- Born: 27 September 1999 (age 26)
- Occupations: Writer; LGBTQ activist;
- Years active: 2017–present
- Website: www.desmondvincent.me

= Vincent Desmond =

Nigerian sexual and human right activist

Vincent Desmond (born 27 September 1999) is a Lagos-based Nigerian writer and Nigerian LGBTQ advocate. He is also the chief-editor and publisher of A Nasty Boy fashion magazine, founded by Richard Akuson, a Nigerian journalist and lawyer in February 2017.

Desmond has written for print and online magazines.
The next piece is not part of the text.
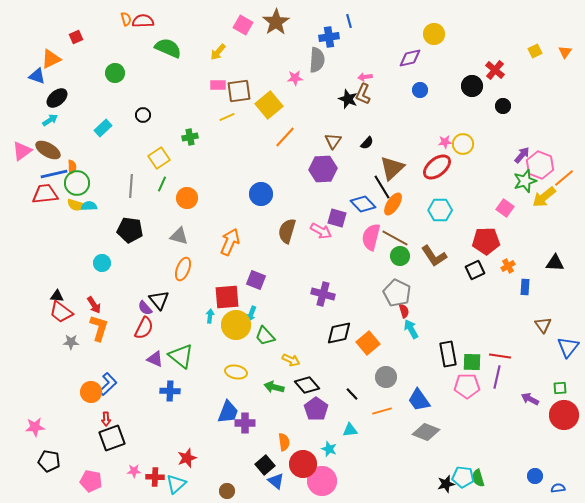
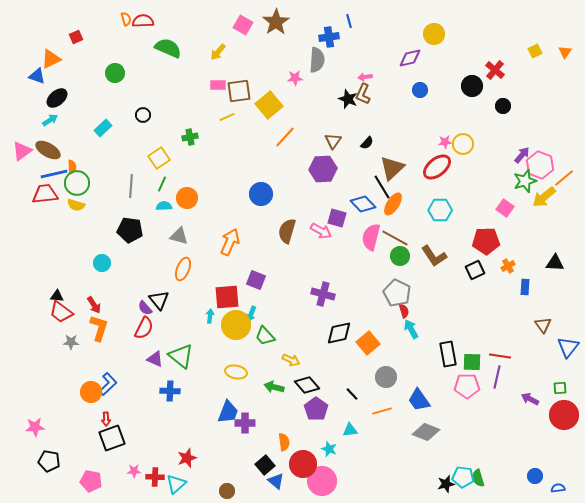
cyan semicircle at (89, 206): moved 75 px right
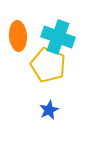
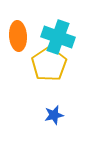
yellow pentagon: moved 1 px right, 1 px up; rotated 16 degrees clockwise
blue star: moved 5 px right, 5 px down; rotated 12 degrees clockwise
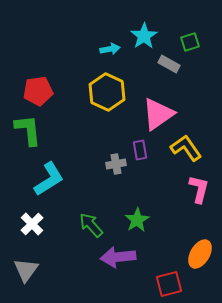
He was previously a writer at BellaNaija and an editor at Zikoko, a youth culture publication in Nigeria.

== Personal life ==
Desmond is openly queer.

In 2020, he shared his view on childbirth and parenting on his micro blogging site:
"My beef with having kids is that I think having kids is an inherently very selfish thing. Selfish on the part of the parents because you're bringing in a whole human and forcing them to live and participate in life and society. And for what? Bragging rights? Because you feel it's time."

== Recognition ==
In 2020, he was awarded the Young Trailblazer of the Year by TIERS Nigeria.

In 2021, he was listed among "The 150 Most Interesting Nigerians in Culture in 2019" by RED Media Africa, and was nominated for The Future Awards Africa Prize For Leading Conversation.